_What you will do:_
Each line of the entries that mentions the string "qBittorrent" needs to be reported.

_Exercise data:_
↓
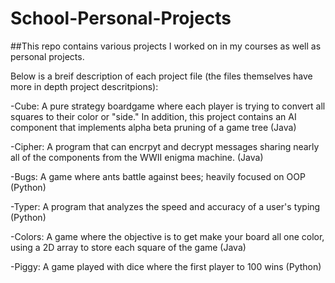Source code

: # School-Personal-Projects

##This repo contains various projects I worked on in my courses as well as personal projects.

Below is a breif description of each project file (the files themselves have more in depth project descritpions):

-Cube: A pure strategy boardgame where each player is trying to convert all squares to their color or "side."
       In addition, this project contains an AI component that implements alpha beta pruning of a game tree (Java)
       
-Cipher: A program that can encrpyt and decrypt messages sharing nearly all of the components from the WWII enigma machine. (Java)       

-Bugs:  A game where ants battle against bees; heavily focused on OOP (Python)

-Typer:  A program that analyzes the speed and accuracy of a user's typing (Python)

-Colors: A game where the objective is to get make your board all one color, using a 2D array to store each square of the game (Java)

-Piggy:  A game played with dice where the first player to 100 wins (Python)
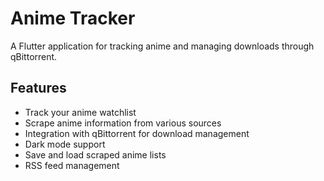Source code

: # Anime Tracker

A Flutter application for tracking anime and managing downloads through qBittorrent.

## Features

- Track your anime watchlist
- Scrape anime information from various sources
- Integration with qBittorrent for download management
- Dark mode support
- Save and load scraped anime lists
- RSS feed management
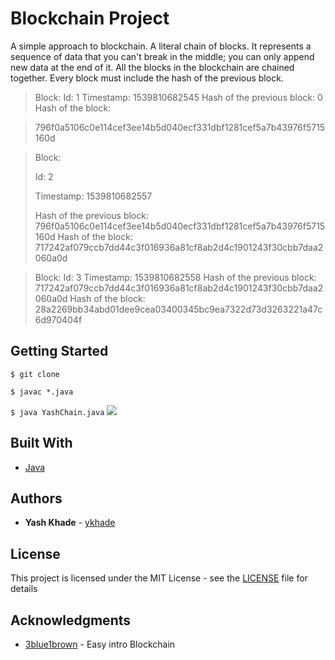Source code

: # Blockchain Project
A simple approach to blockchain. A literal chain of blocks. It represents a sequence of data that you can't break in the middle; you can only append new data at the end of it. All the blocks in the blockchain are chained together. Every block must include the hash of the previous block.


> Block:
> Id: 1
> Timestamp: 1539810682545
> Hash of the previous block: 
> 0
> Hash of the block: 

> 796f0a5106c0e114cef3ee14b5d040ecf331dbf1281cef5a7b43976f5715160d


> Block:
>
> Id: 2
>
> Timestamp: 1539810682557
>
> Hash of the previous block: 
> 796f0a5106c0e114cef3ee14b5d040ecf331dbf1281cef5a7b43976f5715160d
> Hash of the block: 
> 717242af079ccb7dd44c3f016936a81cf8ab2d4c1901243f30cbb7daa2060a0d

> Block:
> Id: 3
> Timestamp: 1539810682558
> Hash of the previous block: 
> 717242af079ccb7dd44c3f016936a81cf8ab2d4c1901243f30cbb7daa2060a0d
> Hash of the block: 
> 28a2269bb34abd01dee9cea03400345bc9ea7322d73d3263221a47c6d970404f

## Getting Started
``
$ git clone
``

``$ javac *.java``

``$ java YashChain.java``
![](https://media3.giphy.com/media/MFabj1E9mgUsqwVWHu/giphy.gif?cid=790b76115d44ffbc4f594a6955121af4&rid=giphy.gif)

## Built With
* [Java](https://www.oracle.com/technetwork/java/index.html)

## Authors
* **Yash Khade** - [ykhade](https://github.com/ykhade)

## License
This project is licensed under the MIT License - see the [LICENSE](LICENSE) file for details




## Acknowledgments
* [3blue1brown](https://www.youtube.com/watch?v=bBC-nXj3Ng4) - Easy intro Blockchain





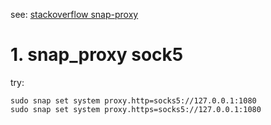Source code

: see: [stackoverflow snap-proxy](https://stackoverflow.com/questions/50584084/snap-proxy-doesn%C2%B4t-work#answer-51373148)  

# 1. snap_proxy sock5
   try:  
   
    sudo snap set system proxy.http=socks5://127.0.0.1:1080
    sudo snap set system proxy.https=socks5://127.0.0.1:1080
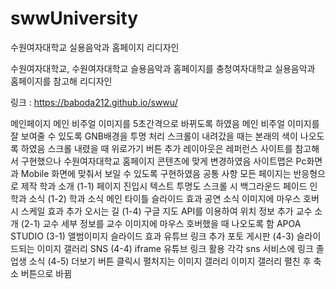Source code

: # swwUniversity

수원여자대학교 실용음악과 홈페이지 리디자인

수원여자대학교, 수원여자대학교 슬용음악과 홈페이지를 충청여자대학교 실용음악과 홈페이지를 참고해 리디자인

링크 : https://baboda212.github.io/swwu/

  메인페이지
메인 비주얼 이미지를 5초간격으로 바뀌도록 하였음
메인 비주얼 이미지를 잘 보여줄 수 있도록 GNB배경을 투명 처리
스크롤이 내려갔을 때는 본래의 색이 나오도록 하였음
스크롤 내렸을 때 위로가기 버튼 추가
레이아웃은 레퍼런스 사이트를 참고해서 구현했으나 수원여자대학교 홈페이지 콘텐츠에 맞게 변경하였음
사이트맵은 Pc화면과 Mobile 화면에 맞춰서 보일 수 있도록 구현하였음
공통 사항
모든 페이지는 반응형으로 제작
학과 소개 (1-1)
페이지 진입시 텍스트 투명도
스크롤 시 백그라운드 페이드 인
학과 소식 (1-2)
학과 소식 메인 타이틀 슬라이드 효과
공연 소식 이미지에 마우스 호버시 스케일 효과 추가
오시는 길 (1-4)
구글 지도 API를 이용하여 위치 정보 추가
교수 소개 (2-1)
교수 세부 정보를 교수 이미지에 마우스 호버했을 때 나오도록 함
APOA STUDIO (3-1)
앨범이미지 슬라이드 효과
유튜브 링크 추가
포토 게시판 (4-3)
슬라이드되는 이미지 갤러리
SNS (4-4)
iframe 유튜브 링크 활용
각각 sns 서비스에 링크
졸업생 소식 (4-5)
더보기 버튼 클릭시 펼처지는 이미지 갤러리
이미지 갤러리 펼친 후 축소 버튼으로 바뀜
↑
_Written solution:_
A Flutter application for tracking anime and managing downloads through qBittorrent.
- Integration with qBittorrent for download management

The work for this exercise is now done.